An apoplectic stroke means sudden neurologic impairment due to a cerebrovascular disorder, limited by some to intracranial hemorrhage, extended by others to include occlusive cerebrovascular lesions.
Cerebrovascular accidents may occur at any age, but intracerebral hemorrhage and thrombosis are rare before age 40 years. Peak incidence for cerebral thrombosis is at age 50 – 70 years, for cerebral hemorrhage, 40 – 70 years . In patients with cerebrovascular insufficiency there is a high incidence of occlusion or stenosis of extracranial arteries.
As also dizziness, vertigo, tinnitus and hearing impairment belong to the common signs after stroke, we meet these patients in our neurootological offices, too.
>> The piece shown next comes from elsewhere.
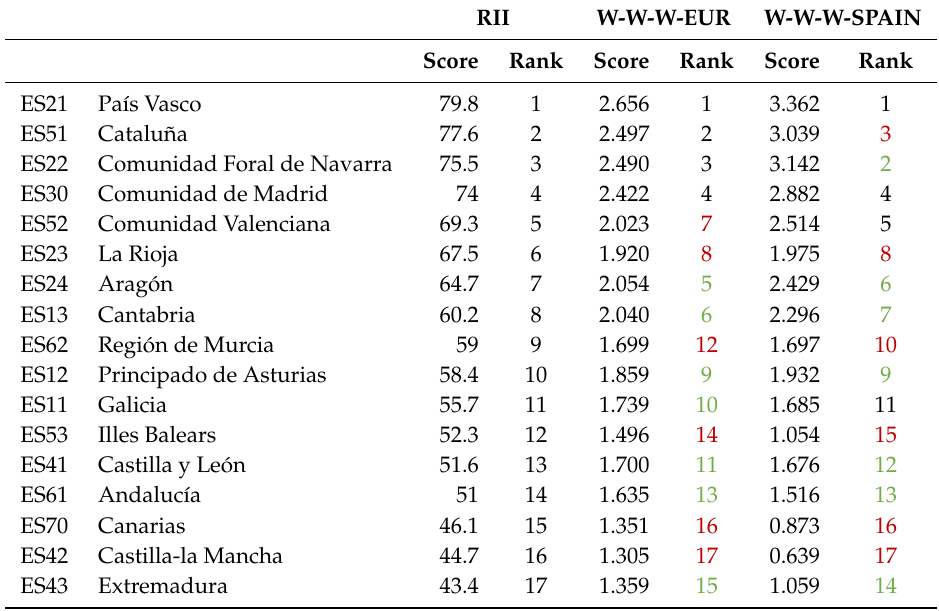
Table 5. Scores and ranks of the Spanish regions for the RII, W-W-W (European lelvels) and W-W-W (Spanish levels) indicators. Rank improvements (with respect to RII) are colored in green, and rank impairments are colored in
The present study deals with the neurootological aspects in 69 patients, 50,7% males and 49,3% females. Each person complains about 2,25 vertigo symptoms out of 6 signs. When taking a statistical list of all the 11 vertigo and nausea symptoms each person complains about 2,93 signs. 24,64% are suffering from tinnitus and 53,62% from hearing loss. The ENG-based caloric butterfly shows pathological patterns in 68,12% and the stepping CCG is pathological in 73,91%. Pure tone audiometry of bone conduction is abnormal in 33,33% on the right and in 40,58% on the left ear.